--- Document excerpt Enclosed Below ---

Thopha emmotti

Scientific classification
- Kingdom: Animalia
- Phylum: Arthropoda
- Clade: Pancrustacea
- Class: Insecta
- Order: Hemiptera
- Suborder: Auchenorrhyncha
- Family: Cicadidae
- Genus: Thopha
- Species: T. emmotti
- Binomial name: Thopha emmotti Moulds, 2001

= Thopha emmotti =

- Genus: Thopha
- Species: emmotti
- Authority: Moulds, 2001

Species of cicada

Thopha emmotti, also known as the desert double drummer, is a species of cicada in the true cicada family. It is endemic to Australia. It was described in 2001 by Australian entomologist Maxwell Sydney Moulds.

==Description==
The length of the forewing is 47–64 mm.

--- End of Enclosed Document excerpt ---
--- Records provided Enclosed Below ---

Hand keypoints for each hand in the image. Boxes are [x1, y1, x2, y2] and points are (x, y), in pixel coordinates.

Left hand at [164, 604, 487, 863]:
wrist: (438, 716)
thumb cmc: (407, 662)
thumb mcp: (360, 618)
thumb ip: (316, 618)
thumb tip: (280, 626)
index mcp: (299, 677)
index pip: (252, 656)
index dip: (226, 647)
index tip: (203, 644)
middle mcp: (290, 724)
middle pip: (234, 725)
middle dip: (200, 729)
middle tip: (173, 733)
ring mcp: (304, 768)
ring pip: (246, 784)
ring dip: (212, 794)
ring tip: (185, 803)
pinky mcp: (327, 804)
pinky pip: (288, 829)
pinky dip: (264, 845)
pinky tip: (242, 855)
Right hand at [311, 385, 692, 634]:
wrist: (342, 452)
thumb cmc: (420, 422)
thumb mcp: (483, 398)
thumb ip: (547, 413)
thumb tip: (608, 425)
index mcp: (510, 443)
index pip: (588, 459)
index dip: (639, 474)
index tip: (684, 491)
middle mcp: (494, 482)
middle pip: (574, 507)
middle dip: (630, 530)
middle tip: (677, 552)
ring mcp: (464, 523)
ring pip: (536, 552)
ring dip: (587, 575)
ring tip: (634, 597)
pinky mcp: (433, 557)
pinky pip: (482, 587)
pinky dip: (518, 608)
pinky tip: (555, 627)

--- End of Enclosed Records provided ---

- Questions
a) Please reproduce the passage of the Thopha emmotti entry from "Thopha emmotti, also" to "Maxwell Sydney Moulds.".
b) Continue the Thopha emmotti entry after its final sentence.
The items come from a different source than the Thopha emmotti entry.

- Answer set
a)
Thopha emmotti, also known as the desert double drummer, is a species of cicada in the true cicada family. It is endemic to Australia. It was described in 2001 by Australian entomologist Maxwell Sydney Moulds.

b)
==Distribution and habitat==
The species occurs in Central West Queensland, from Blackall westwards to the Boulia district. The holotype was collected at a Westerton Station rockhole. The associated habitat is low, open eucalypt and mulga woodland. Favoured trees include Eucalyptus thozetiana, E. papuana, and E. terminalis, often growing on rocky outcrops or beside watercourses.

==Behaviour==
Adults have been heard from December to February, clinging to the main trunks and upper branches of eucalypts, uttering loud, electric, whining calls.